Jumat, 11 Februari 2011

IJMÂ’ DAN KEDUDUKANNYA DALAM PEMBENTUKAN HUKUM ISLAM

Pengertian ijmâ’

Pertama: secara etimology ijmâ’ berasal dari bahasa Arab yang berarti ketetapan hati dan kebulatan tekad[1] seperti dalam ayat فَأَجْمِعُوا أَمْرَكُمْ (surat yunus: 71) atau dalam hadits Rasulullah SAW: لا صيام لمن لم يجمع الصيام قبل الفجر artinya: ”tidak sah puasa ramadhan seseorang yang tidak berketetapan hati (niat) sebelum fajar”.[2] Atau dapat juga berarti kesepakatan atau sependapat tentang sesuatu hal.[3]

Kedua: secara terminology ijmâ’ adalah kesepakatan mujtahid umat Islam tentang hukum syara' dari peristiwa yang terjadi setelah Rasulullah SAW meninggal dunia dan tidak ada penjelasan nash dari al-Qur’ân dan al-sunnah.[4]

Dasar hukum ijmâ’

Dasar hukum ijmâ’ berupa al-Qur’ân, al-sunnah dan akal pikiran.

a. Al-Qur’ân

Allah SWT berfirman:

Artinya: “Hai orang-orang yang beriman, taatilah Allah dan taatilah Rasul (Nya), dan ulil amri di antara kamu”.[5]
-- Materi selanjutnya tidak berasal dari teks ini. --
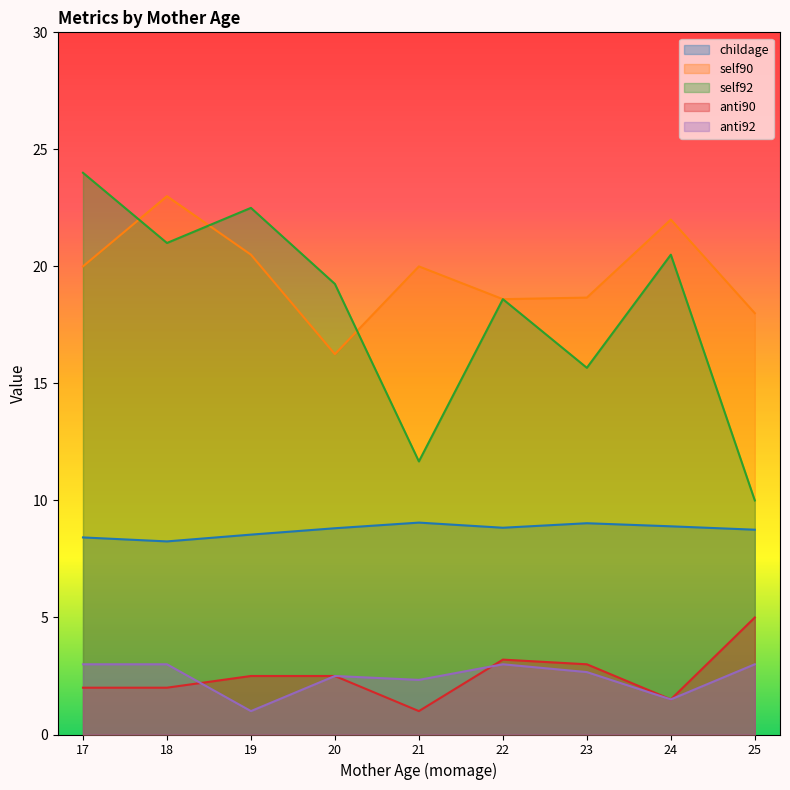

What value does the childage series have at 23?

9.0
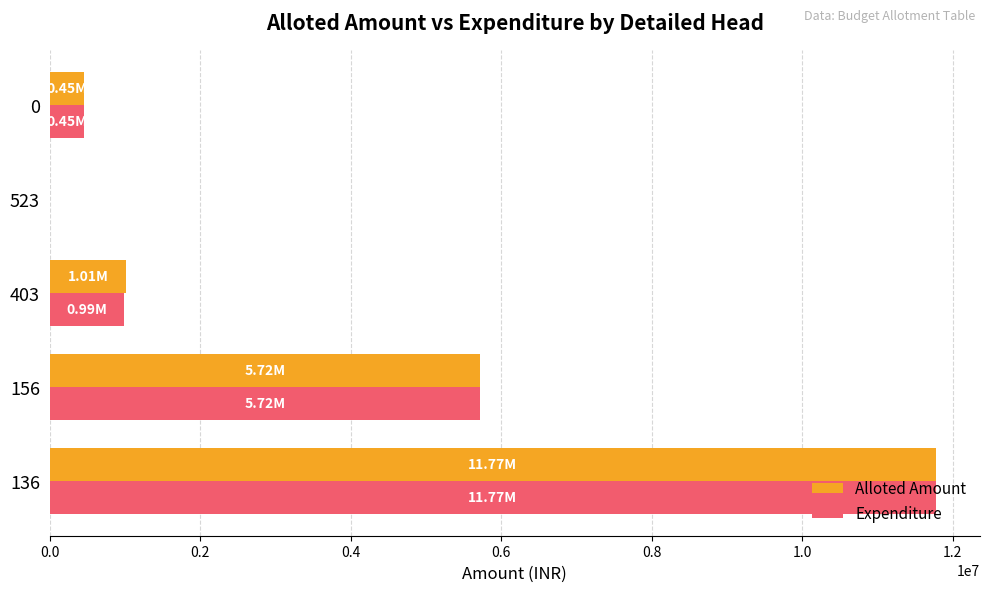

Is the value of Expenditure at 403 greater than the value of Alloted Amount at 0?

Yes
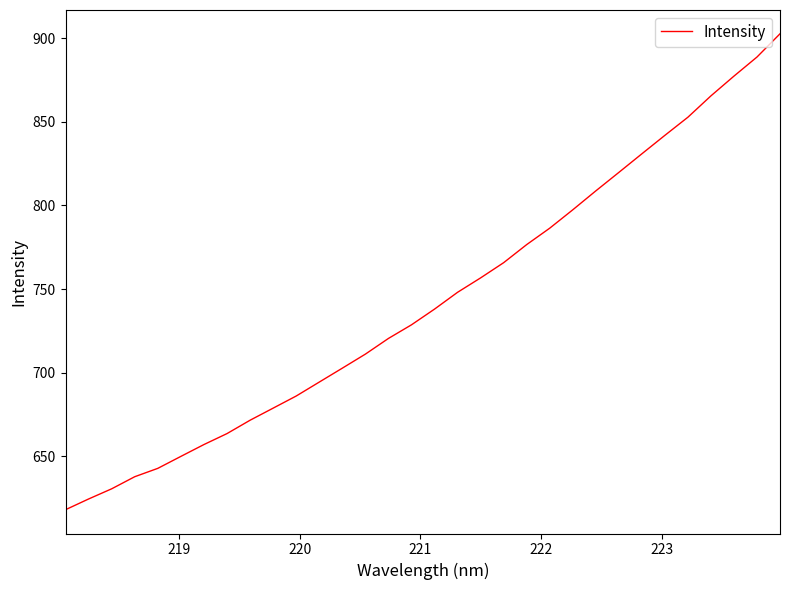

What is the minimum value shown in the chart?

618.2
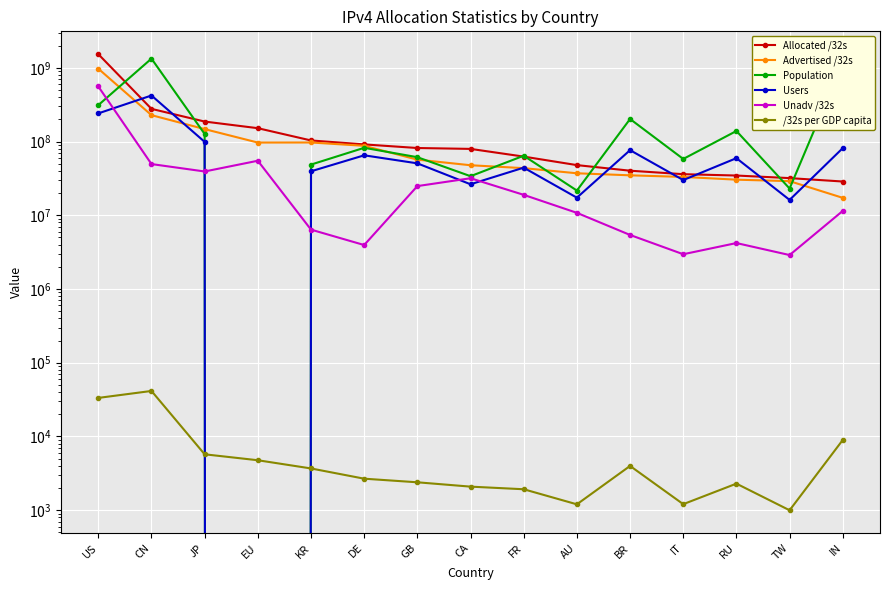

What are all the series names shown in the legend?

Allocated /32s, Advertised /32s, Population, Users, Unadv /32s, /32s per GDP capita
Kata ulil amri yang terdapat pada ayat di atas mempunyai arti hal, keadaan atau urusan yang bersifat umum meliputi urusan dunia dan urusan agama. Ulil amri dalam urusan dunia ialah raja, kepala negara, pemimpin atau penguasa, sedang ulil amri dalam urusan agama ialah para mujtahid. Dari ayat di atas dipahami bahwa jika para ulil amri itu telah sepakat tentang sesuatu ketentuan atau hukum dari suatu peristiwa, maka kesepakatan itu hendaklah dilaksanakan dan dipatuhi oleh kaum muslimin. [6]

Firman AIlah SWT:

Artinya: "Dan berpeganglah kamu semuanya kepada tali (agama) Allah dan janganlah kamu bercerai-berai”. [7]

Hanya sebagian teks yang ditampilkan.